■ **Excerpted records**:
□ □ □ □ □ □ □

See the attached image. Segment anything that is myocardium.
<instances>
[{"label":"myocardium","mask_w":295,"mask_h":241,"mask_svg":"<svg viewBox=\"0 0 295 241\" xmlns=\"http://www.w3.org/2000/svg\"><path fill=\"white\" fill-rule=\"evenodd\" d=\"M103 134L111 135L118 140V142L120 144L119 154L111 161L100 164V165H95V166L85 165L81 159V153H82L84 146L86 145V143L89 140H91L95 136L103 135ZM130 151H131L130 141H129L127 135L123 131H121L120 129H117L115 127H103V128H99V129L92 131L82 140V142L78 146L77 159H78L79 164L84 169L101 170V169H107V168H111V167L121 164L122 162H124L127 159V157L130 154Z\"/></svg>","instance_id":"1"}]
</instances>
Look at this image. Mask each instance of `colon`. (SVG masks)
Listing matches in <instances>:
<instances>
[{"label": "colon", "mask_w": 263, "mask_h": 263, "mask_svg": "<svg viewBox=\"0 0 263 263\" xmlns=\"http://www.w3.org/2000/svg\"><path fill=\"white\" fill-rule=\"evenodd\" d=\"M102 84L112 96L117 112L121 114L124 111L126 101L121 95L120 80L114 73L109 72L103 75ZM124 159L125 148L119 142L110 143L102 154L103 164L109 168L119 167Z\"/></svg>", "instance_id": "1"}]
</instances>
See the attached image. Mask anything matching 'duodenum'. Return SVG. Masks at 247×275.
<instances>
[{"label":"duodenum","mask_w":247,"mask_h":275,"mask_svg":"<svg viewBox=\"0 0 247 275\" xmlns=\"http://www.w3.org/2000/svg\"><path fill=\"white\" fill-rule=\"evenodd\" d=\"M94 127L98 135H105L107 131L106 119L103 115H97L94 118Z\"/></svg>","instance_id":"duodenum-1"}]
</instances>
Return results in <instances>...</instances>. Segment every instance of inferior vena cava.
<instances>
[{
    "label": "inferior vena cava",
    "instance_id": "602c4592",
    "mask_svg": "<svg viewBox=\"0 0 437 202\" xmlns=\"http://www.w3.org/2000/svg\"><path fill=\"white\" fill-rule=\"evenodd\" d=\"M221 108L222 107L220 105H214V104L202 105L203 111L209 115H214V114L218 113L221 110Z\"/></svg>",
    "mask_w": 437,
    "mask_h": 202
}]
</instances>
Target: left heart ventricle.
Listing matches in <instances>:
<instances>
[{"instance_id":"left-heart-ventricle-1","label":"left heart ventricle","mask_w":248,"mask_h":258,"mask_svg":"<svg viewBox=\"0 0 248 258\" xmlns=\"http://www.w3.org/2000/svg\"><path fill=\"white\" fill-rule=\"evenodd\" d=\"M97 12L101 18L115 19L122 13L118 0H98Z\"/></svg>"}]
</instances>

□ □ □ □ □ □ □

■ **Description of the task**:
Format the records above as a Markdown table with two columns, Row and Record, giving each line its own numbered row and leaving out blank lines.

■ **The answer**:
| Row | Record |
|---|---|
| 1 | See the attached image. Segment anything that is myocardium. |
| 2 | <instances> |
| 3 | [{"label":"myocardium","mask_w":295,"mask_h":241,"mask_svg":"<svg viewBox=\"0 0 295 241\" xmlns=\"http://www.w3.org/2000/svg\"><path fill=\"white\" fill-rule=\"evenodd\" d=\"M103 134L111 135L118 140V142L120 144L119 154L111 161L100 164V165H95V166L85 165L81 159V153H82L84 146L86 145V143L89 140H91L95 136L103 135ZM130 151H131L130 141H129L127 135L123 131H121L120 129H117L115 127H103V128H99V129L92 131L82 140V142L78 146L77 159H78L79 164L84 169L101 170V169H107V168H111V167L121 164L122 162H124L127 159V157L130 154Z\"/></svg>","instance_id":"1"}] |
| 4 | </instances> |
| 5 | Look at this image. Mask each instance of `colon`. (SVG masks) |
| 6 | Listing matches in <instances>: |
| 7 | <instances> |
| 8 | [{"label": "colon", "mask_w": 263, "mask_h": 263, "mask_svg": "<svg viewBox=\"0 0 263 263\" xmlns=\"http://www.w3.org/2000/svg\"><path fill=\"white\" fill-rule=\"evenodd\" d=\"M102 84L112 96L117 112L121 114L124 111L126 101L121 95L120 80L114 73L109 72L103 75ZM124 159L125 148L119 142L110 143L102 154L103 164L109 168L119 167Z\"/></svg>", "instance_id": "1"}] |
| 9 | </instances> |
| 10 | See the attached image. Mask anything matching 'duodenum'. Return SVG. Masks at 247×275. |
| 11 | <instances> |
| 12 | [{"label":"duodenum","mask_w":247,"mask_h":275,"mask_svg":"<svg viewBox=\"0 0 247 275\" xmlns=\"http://www.w3.org/2000/svg\"><path fill=\"white\" fill-rule=\"evenodd\" d=\"M94 127L98 135H105L107 131L106 119L103 115H97L94 118Z\"/></svg>","instance_id":"duodenum-1"}] |
| 13 | </instances> |
| 14 | Return results in <instances>...</instances>. Segment every instance of inferior vena cava. |
| 15 | <instances> |
| 16 | [{ |
| 17 |     "label": "inferior vena cava", |
| 18 |     "instance_id": "602c4592", |
| 19 |     "mask_svg": "<svg viewBox=\"0 0 437 202\" xmlns=\"http://www.w3.org/2000/svg\"><path fill=\"white\" fill-rule=\"evenodd\" d=\"M221 108L222 107L220 105H214V104L202 105L203 111L209 115H214V114L218 113L221 110Z\"/></svg>", |
| 20 |     "mask_w": 437, |
| 21 |     "mask_h": 202 |
| 22 | }] |
| 23 | </instances> |
| 24 | Target: left heart ventricle. |
| 25 | Listing matches in <instances>: |
| 26 | <instances> |
| 27 | [{"instance_id":"left-heart-ventricle-1","label":"left heart ventricle","mask_w":248,"mask_h":258,"mask_svg":"<svg viewBox=\"0 0 248 258\" xmlns=\"http://www.w3.org/2000/svg\"><path fill=\"white\" fill-rule=\"evenodd\" d=\"M97 12L101 18L115 19L122 13L118 0H98Z\"/></svg>"}] |
| 28 | </instances> |